The exclusive suggests the private equity firm and hedge fund-owned Co-op is among several bidders for the Sainsbury’s book.

One insider said the Co-op remains the frontrunner in the process, being run by Deloitte.

The move is significant, partly because it would herald Sainsbury’s Bank’s formal exit from the UK mortgage market after it ceased new lending in 2019.

The Co-operative Bank’s annual results out on 1 March are expected to show a further improvement in its fortunes, according to reports, bolstered by rising interest rates.

Over the first nine months of 2022, Co-op did total gross lending of £3.7bn. New business accounted for 60 per cent of this at £2.3bn was new business and the rest remortgages.

The vast majority of the bank’s new business is driven through its intermediary brand ‘Platform’.

A Co-op spokesman said: “We have communicated throughout 2022 that we remain conscious of mortgage margins and therefore have taken action to increase or decrease lending, in order to protect [those]. However, given the Bank’s strong capital position, management continually review opportunities to expand mortgage lending when economically viable.”
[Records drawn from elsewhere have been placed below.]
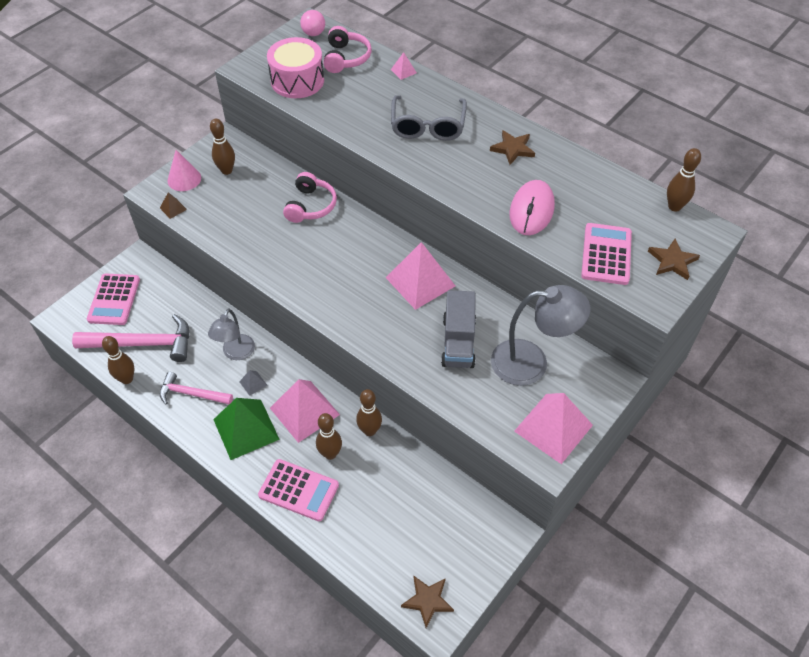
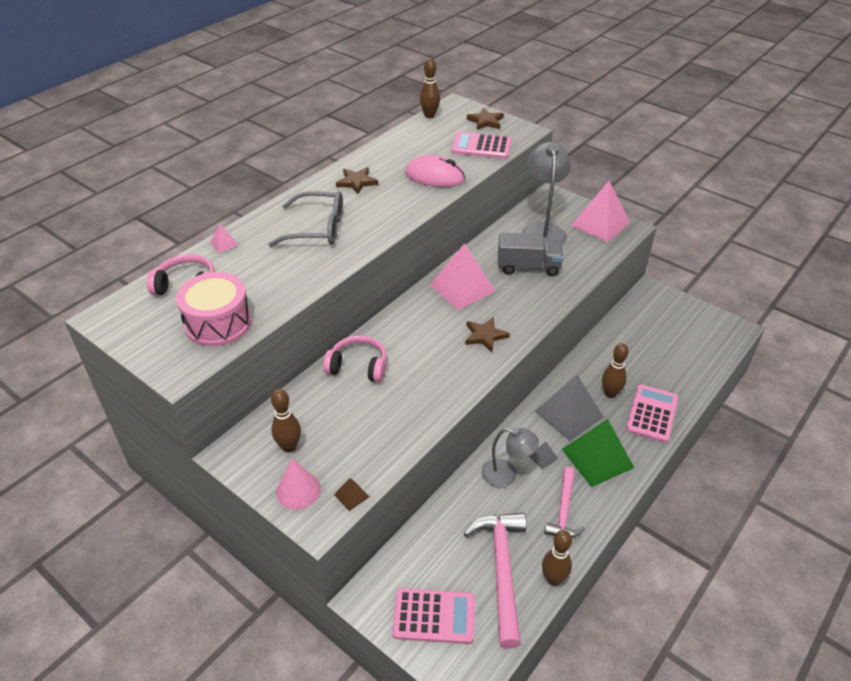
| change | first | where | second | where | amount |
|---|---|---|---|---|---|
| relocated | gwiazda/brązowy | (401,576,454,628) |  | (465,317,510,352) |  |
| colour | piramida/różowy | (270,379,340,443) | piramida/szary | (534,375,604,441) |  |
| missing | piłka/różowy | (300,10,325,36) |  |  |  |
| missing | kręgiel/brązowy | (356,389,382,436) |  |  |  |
UK Finance figures confirm Co-op was the UK’s 11th biggest gross mortgage lender at £5.5bn in 2021 rising from £3.6bn in 2020.

A review in 2019 by Mark Zemler, a former IMF official, into the mutual’s longstanding issues which arose between 2008 and 2013 resulting in near collapse, concluded the Financial Services Authority (the previous regulator) had failed across multiple fronts in its regulation of the business.

Following the credit crunch, on 29 April 2009, Britannia members voted overwhelmingly to become part of Co-operative Financial Services and the Co-Op’s chairman from 2010 to 2013 was later banned by the FCA for inappropriate behaviour including sending sexually explicit messages and discussing illegal drugs using his work email account.

Zelmer found the FSA missed several chances to examine the bank in greater detail, particularly around its purchase of the beleaguered Britannia Building Society.